[Data extracted from a collection]
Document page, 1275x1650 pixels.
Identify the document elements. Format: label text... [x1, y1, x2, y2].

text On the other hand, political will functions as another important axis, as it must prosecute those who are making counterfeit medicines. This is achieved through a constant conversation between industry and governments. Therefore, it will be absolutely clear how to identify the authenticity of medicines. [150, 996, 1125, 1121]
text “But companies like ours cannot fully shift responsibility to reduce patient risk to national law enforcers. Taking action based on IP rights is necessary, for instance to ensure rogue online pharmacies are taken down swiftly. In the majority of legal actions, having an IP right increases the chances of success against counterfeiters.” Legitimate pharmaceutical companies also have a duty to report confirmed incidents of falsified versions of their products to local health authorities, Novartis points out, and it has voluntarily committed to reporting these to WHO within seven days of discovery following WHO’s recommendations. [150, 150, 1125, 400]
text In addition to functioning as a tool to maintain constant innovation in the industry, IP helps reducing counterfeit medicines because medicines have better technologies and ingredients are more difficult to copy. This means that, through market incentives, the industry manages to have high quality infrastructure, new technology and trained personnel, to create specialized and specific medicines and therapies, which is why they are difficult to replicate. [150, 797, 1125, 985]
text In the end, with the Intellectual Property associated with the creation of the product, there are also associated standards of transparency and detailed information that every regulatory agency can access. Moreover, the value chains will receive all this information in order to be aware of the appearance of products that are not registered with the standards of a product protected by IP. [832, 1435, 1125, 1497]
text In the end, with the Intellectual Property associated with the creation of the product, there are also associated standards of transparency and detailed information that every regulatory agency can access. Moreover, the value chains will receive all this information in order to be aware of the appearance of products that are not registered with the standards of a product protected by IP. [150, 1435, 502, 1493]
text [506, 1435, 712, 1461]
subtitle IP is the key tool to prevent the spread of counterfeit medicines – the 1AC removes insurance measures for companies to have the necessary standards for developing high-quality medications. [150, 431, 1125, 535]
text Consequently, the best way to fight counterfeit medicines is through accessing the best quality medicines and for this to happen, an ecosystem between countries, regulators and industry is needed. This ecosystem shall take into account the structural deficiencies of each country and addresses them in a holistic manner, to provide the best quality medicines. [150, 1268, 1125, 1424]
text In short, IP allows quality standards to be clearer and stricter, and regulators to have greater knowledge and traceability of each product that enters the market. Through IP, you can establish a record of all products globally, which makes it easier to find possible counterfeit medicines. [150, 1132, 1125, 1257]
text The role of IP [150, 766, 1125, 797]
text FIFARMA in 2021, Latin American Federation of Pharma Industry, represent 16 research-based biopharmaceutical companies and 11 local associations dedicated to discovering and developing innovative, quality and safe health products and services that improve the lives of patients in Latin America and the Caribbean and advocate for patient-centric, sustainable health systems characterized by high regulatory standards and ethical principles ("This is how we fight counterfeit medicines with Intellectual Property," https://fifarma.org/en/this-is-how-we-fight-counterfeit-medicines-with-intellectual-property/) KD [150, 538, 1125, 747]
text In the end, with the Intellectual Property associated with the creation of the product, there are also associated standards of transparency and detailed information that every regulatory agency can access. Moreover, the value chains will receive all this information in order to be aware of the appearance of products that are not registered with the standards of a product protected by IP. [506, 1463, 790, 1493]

#### What the exercise asks:
Retype all the records above without changing a word.

#### Your solution:
Document page, 1275x1650 pixels.
Identify the document elements. Format: label text... [x1, y1, x2, y2].

text On the other hand, political will functions as another important axis, as it must prosecute those who are making counterfeit medicines. This is achieved through a constant conversation between industry and governments. Therefore, it will be absolutely clear how to identify the authenticity of medicines. [150, 996, 1125, 1121]
text “But companies like ours cannot fully shift responsibility to reduce patient risk to national law enforcers. Taking action based on IP rights is necessary, for instance to ensure rogue online pharmacies are taken down swiftly. In the majority of legal actions, having an IP right increases the chances of success against counterfeiters.” Legitimate pharmaceutical companies also have a duty to report confirmed incidents of falsified versions of their products to local health authorities, Novartis points out, and it has voluntarily committed to reporting these to WHO within seven days of discovery following WHO’s recommendations. [150, 150, 1125, 400]
text In addition to functioning as a tool to maintain constant innovation in the industry, IP helps reducing counterfeit medicines because medicines have better technologies and ingredients are more difficult to copy. This means that, through market incentives, the industry manages to have high quality infrastructure, new technology and trained personnel, to create specialized and specific medicines and therapies, which is why they are difficult to replicate. [150, 797, 1125, 985]
text In the end, with the Intellectual Property associated with the creation of the product, there are also associated standards of transparency and detailed information that every regulatory agency can access. Moreover, the value chains will receive all this information in order to be aware of the appearance of products that are not registered with the standards of a product protected by IP. [832, 1435, 1125, 1497]
text In the end, with the Intellectual Property associated with the creation of the product, there are also associated standards of transparency and detailed information that every regulatory agency can access. Moreover, the value chains will receive all this information in order to be aware of the appearance of products that are not registered with the standards of a product protected by IP. [150, 1435, 502, 1493]
text [506, 1435, 712, 1461]
subtitle IP is the key tool to prevent the spread of counterfeit medicines – the 1AC removes insurance measures for companies to have the necessary standards for developing high-quality medications. [150, 431, 1125, 535]
text Consequently, the best way to fight counterfeit medicines is through accessing the best quality medicines and for this to happen, an ecosystem between countries, regulators and industry is needed. This ecosystem shall take into account the structural deficiencies of each country and addresses them in a holistic manner, to provide the best quality medicines. [150, 1268, 1125, 1424]
text In short, IP allows quality standards to be clearer and stricter, and regulators to have greater knowledge and traceability of each product that enters the market. Through IP, you can establish a record of all products globally, which makes it easier to find possible counterfeit medicines. [150, 1132, 1125, 1257]
text The role of IP [150, 766, 1125, 797]
text FIFARMA in 2021, Latin American Federation of Pharma Industry, represent 16 research-based biopharmaceutical companies and 11 local associations dedicated to discovering and developing innovative, quality and safe health products and services that improve the lives of patients in Latin America and the Caribbean and advocate for patient-centric, sustainable health systems characterized by high regulatory standards and ethical principles ("This is how we fight counterfeit medicines with Intellectual Property," https://fifarma.org/en/this-is-how-we-fight-counterfeit-medicines-with-intellectual-property/) KD [150, 538, 1125, 747]
text In the end, with the Intellectual Property associated with the creation of the product, there are also associated standards of transparency and detailed information that every regulatory agency can access. Moreover, the value chains will receive all this information in order to be aware of the appearance of products that are not registered with the standards of a product protected by IP. [506, 1463, 790, 1493]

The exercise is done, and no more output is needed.